## EXERCISE SET
A - From the passage on packet-to-TDM interfaces, copy out word for word the stretch starting with "Although there may" and going on through "into other communication nodes in the network.".
B - Name every component in the passage on packet-to-TDM interfaces that is identified by a reference numeral, and give each with its numeral.

## TEXT FOR ANALYSIS
The variable values are determined from observation of incoming packets and thus take time to learn and begin tracking. These values may be necessary for controlling the packet-to-tdm conversion process or handling other traffic flow issues.
The packet-to-tdm interfaces control the rate at which packet data is “played out” from a packet buffer to create TDM data. In order to meet a constant bit rate while not allowing queues to become empty or overflow, the packet-to-tdm interface may insert “dummy” packets or vary the number of bytes associated with a packet, etc.
Although there may be some nominal variable values established as a standard, the communication node has constraints based upon the need to interact with other communication nodes in the network. Accordingly, the actual value rather than a nominal value for variables that dictate the rate at which packet data is “played out” from a packet buffer to the TDM interface is of paramount importance. Expected changes to these values over time can also be quantified. Large, sudden changes cannot be made in an attempt to converge to the correct value without introducing jitter into other communication nodes in the network.
Consider the case where packets correspond to DS1-rate communications and the node or TDM network has the bandwidth to handle up to m channels. All incoming packets are placed into a packet buffer. Incoming packets belong to 1 of m DS1-rate channels. Each channel is assigned a particular time slot in the TDM interface. The arrival rate of packets for any particular channel may be different than the arrival rate of packets for other channels. Thus variable values for individual channels need to be tracked by the active interface (e.g., for a given variable, a value per channel up to m channels may be tracked). The variables may be referred to as “link,” “circuit,” or “channel” variables.
The value for some of these variables may require considerable time to identify and track across all channels. After an interruption in active status, a successor packet-to-tdm interface may be useless for communication until the value of these variables can be precisely determined. As a result, a fast switch to a redundant element may not be sufficient to minimize interruptions to communications traffic. The availability of these variable values to the successor interfaces, however, may significantly shorten or even substantially eliminate interruptions beyond the time required to switch active status between one or more interfaces.
One approach is to store the value of the variables in a manner such that they persist across changes of active status. The value of the variables as they existed may be shared with successor interfaces such that they are available to redundant interfaces or even the same interface subsequent an interruption in active status. This persistency allows the value of the variables to be shared by an active interface with a successor active interface that may be a different or the same active interface.
For a practical application of this method, consider the embodiment of a multi-service communication node illustrated in
In the illustrated embodiment, packet interface 440, primary TDM interface 420 (optical), and secondary TDM interface 430 (optical) are inserted on different shelves. Primary TDM interface 420 is the protected interface and secondary TDM interface 430 is the protection interface. In the rack context, interfaces 420, 430, and 440 are referred to as pluggable line modules (PLM). In one embodiment, the primary and second TDM interfaces serve as packet-to-tdm interfaces. In alternative embodiments, the packet-to-tdm conversion functionality is distributed across one or more other pluggable modules. A controller 450 manages communication between the line modules as well as the operation of the line modules. The rack has a backplane to support communication between the line modules. In addition, cables may be used to connect the modules.
The controller supervises the system. The controller tracks the modules having active status, maintains protection groups, and determines when to switch to another member of the protection group for handling traffic. The controller may proactively determine that a currently active module should become inactive and another module should become the active module. This may occur, for example, through detection or signaling of a failure or erratic behavior in the active module.

[Items stored from a collection]

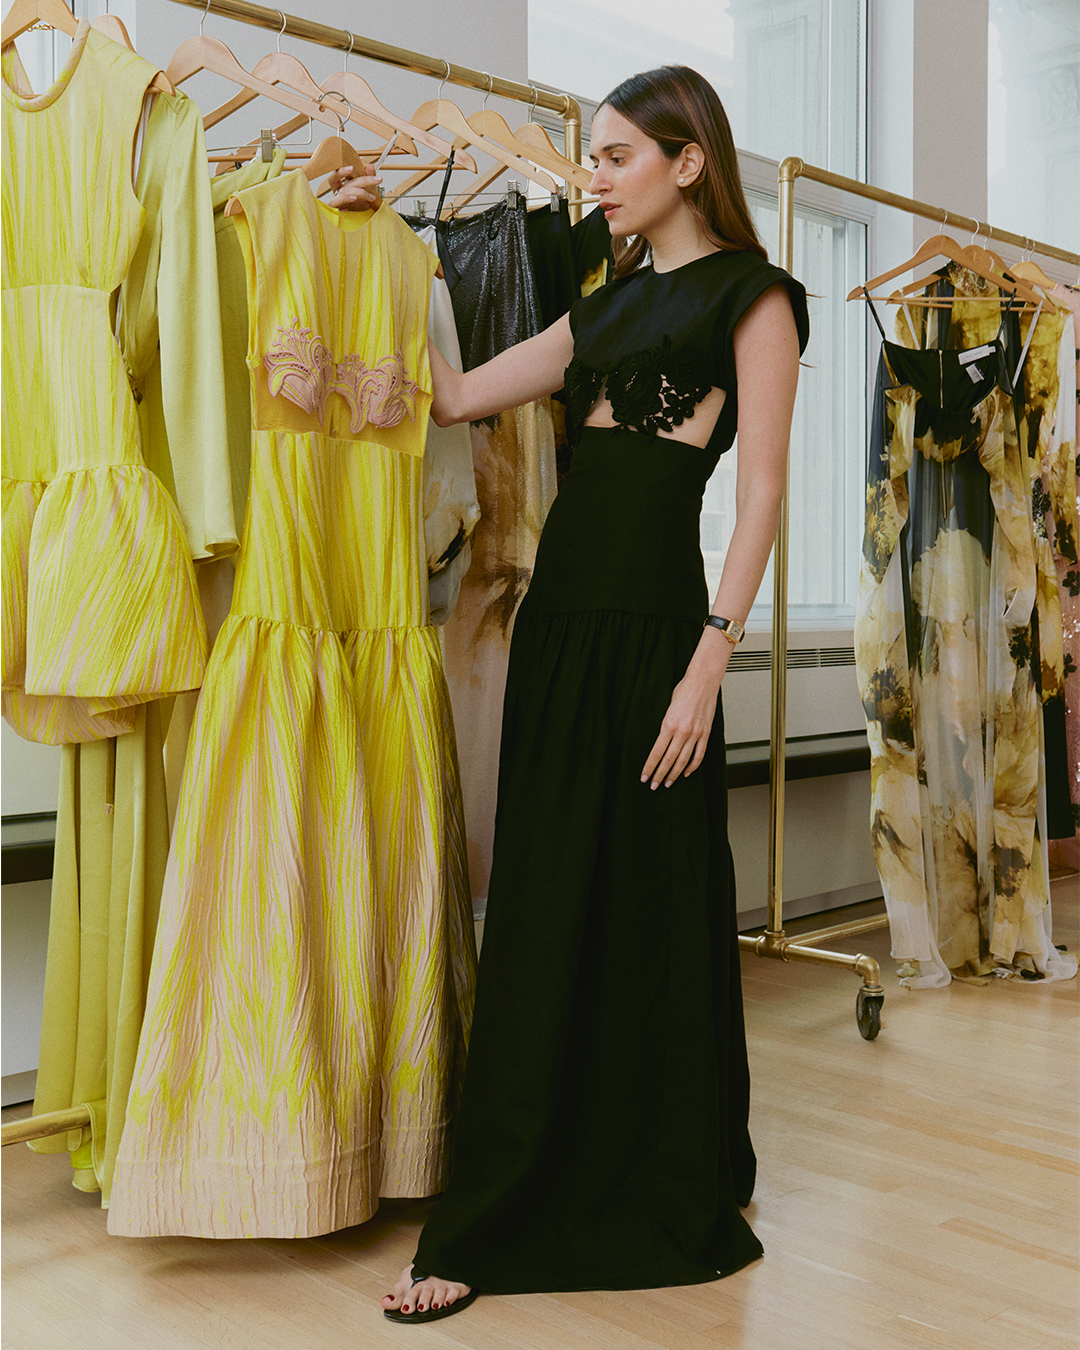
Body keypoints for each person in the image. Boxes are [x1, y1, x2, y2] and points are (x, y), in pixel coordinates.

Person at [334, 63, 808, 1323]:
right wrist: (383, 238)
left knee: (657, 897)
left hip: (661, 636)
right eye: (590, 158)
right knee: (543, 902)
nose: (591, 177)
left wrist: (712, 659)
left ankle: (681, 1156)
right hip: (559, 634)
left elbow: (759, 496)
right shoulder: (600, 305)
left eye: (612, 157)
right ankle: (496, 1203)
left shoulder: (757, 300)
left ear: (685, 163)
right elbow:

## RESULTS BY TASK
A -
Although there may be some nominal variable values established as a standard, the communication node has constraints based upon the need to interact with other communication nodes in the network. Accordingly, the actual value rather than a nominal value for variables that dictate the rate at which packet data is “played out” from a packet buffer to the TDM interface is of paramount importance. Expected changes to these values over time can also be quantified. Large, sudden changes cannot be made in an attempt to converge to the correct value without introducing jitter into other communication nodes in the network.

B -
packet interface 440
primary TDM interface 420
secondary TDM interface 430
controller 450